RAG Agent
A RAG agent is an agent-loop where retrieval is a tool the model chooses to call — it decides when to search, with what query, and whether to search again — rather than a fixed prefetch before generation.
Why it matters
Plain RAG retrieves once on the raw user question and hopes the top-k is enough; that breaks on multi-hop questions (“compare our 2023 and 2024 churn”), vague queries, and questions the corpus can’t answer. An agentic RAG loop fixes this by letting the model rewrite the query, retrieve across multiple turns, and stop when it has enough — trading a few extra calls for far higher answer quality on hard questions. It powers doc-Q&A bots, support copilots, and “chat with your data” features.
How it works
Retrieval becomes one or more tools in the loop; the model interleaves search and reasoning like ReAct.
- Query rewriting. The model turns a vague question into a focused search string (and may decompose multi-hop questions into sub-queries).
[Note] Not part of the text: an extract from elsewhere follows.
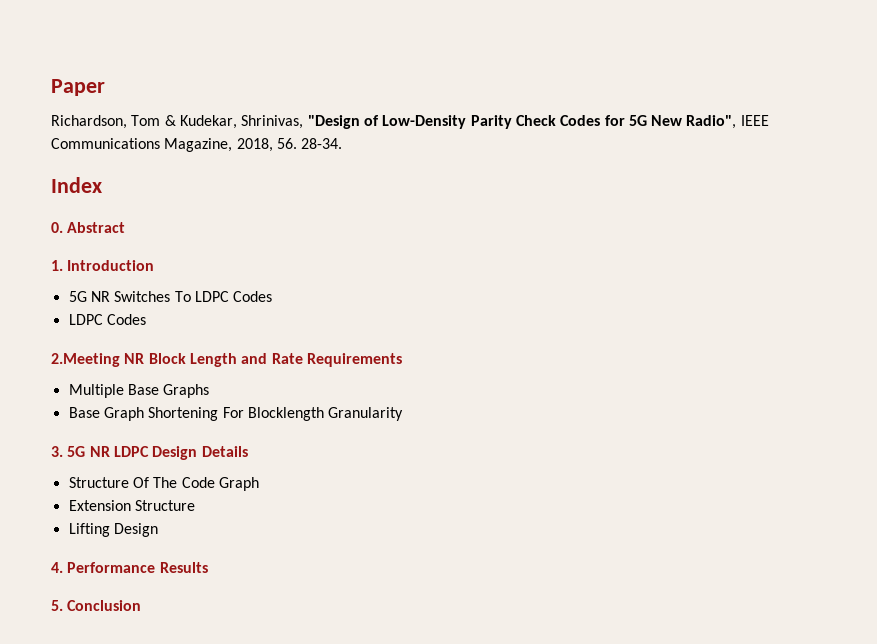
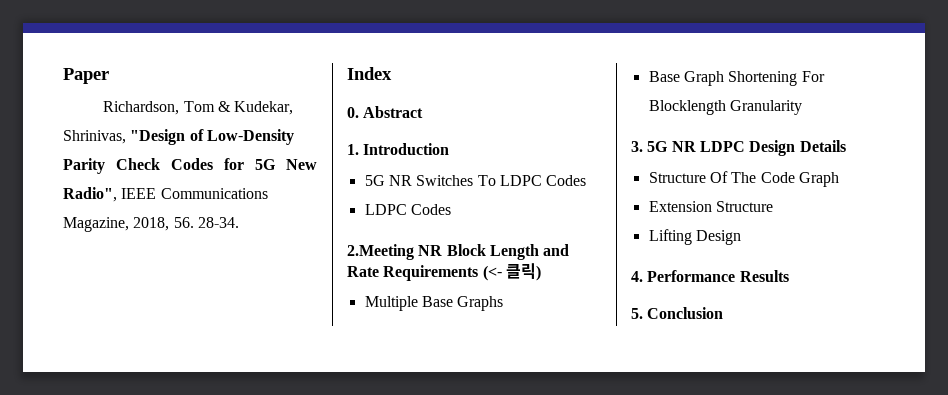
(402, 360) none -> [482,263,541,281] (<- 클릭)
- Retrieve tool. Embeds the query, runs ANN top-k over the vector index, returns chunks with source IDs; a hybrid path fuses BM25 keyword hits.
- Grounding + cite. Generate strictly from retrieved text and emit source IDs so answers are verifiable.
- Self-check / loop. If retrieved chunks are weak or contradictory, the model re-queries or admits “not in the docs” instead of guessing.
| Pattern | Retrievals | Best for |
|---|---|---|
| Naive RAG | exactly 1, raw query | simple lookups |
| Query-rewrite RAG | 1, cleaned query | vague questions |
| Multi-hop / agentic | N, model-driven | compare, chain, aggregate |
Example
A two-hop question the naive pattern fails:
Q: "Did the feature in our latest release fix the bug from ticket 412?"
search("latest release notes") → "v3.2 adds retry backoff…"
search("ticket 412 description") → "412: requests fail, no retry…"
reason: backoff addresses the missing-retry cause
→ "Yes — v3.2's retry backoff fixes the no-retry issue in 412." [v3.2, t412]
One naive retrieval on the full question would mix both topics and miss the link; two targeted searches plus reasoning get it right and cite both sources.
Pitfalls
- Endless re-querying. Without a retrieval cap (e.g. 3) the loop searches forever on an unanswerable question; bound it and let it say “not found”.
- No score floor. Top-k always returns something; feed low-similarity chunks and the model answers confidently from junk — threshold and re-rank.
- Lost-in-the-middle. Stuffing 20 chunks buries the answer; keep top 3–5 and put the best first (see context-windows).
- Skipping citations. An ungrounded answer is indistinguishable from a hallucination — require source IDs so it is checkable.